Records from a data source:
* * * * *
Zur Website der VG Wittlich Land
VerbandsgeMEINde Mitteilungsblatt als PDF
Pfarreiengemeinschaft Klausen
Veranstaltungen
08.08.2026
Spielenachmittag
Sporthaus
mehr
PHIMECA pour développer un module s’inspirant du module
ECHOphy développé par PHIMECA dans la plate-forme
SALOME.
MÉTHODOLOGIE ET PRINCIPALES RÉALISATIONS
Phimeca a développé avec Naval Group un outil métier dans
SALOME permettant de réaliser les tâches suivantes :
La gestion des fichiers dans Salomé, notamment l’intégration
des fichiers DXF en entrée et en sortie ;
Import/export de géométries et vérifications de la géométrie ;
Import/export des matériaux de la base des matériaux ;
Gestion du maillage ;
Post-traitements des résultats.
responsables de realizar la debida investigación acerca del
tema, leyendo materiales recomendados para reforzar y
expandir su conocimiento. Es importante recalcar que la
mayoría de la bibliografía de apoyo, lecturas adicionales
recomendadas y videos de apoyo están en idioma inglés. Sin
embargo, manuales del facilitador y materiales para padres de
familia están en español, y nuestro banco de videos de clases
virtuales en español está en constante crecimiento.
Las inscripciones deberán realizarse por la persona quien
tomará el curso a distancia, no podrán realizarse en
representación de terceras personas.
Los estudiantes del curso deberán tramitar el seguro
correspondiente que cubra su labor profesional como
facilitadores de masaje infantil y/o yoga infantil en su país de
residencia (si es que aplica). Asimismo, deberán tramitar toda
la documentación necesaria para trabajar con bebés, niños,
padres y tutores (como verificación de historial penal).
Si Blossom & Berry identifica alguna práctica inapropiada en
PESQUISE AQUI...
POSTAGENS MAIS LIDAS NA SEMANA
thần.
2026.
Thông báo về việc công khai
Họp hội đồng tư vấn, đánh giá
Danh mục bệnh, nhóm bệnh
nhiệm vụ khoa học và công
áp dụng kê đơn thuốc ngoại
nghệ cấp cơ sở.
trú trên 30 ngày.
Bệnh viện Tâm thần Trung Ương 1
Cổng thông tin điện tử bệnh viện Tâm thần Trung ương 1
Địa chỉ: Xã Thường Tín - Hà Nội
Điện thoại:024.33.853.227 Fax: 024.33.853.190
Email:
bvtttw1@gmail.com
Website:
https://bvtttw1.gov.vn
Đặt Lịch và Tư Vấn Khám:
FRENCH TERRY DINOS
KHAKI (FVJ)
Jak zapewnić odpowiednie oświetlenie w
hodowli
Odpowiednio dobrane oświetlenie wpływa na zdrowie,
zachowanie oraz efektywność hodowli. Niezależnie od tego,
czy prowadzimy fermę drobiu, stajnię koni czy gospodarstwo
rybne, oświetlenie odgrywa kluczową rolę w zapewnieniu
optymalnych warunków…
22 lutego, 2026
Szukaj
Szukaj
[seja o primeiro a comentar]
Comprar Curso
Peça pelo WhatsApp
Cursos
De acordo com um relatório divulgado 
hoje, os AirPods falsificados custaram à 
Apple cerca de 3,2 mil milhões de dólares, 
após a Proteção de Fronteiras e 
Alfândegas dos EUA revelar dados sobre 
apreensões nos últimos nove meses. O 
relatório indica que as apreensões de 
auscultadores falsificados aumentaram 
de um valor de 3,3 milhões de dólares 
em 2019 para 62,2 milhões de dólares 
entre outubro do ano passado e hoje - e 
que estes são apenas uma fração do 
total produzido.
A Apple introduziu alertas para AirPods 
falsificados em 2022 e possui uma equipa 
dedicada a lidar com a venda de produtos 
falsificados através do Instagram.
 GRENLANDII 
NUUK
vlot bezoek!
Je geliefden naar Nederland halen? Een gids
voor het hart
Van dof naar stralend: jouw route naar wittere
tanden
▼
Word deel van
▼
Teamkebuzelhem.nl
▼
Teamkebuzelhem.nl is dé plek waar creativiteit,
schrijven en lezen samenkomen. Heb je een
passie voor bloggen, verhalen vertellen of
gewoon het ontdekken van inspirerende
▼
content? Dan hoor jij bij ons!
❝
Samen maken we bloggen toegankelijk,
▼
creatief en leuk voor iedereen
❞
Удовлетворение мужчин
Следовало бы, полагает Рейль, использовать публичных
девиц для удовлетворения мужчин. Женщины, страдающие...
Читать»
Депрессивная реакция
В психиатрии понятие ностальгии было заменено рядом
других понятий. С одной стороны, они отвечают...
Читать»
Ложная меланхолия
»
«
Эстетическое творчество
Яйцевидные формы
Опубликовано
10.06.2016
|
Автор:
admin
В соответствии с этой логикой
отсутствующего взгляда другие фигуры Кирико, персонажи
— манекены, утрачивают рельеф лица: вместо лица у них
* * * * *
Repeat verbatim the rows starting at the first row and ending at the row that contains "PHIMECA pour développer", with both of those rows included.

Zur Website der VG Wittlich Land
VerbandsgeMEINde Mitteilungsblatt als PDF
Pfarreiengemeinschaft Klausen
Veranstaltungen
08.08.2026
Spielenachmittag
Sporthaus
mehr
PHIMECA pour développer un module s’inspirant du module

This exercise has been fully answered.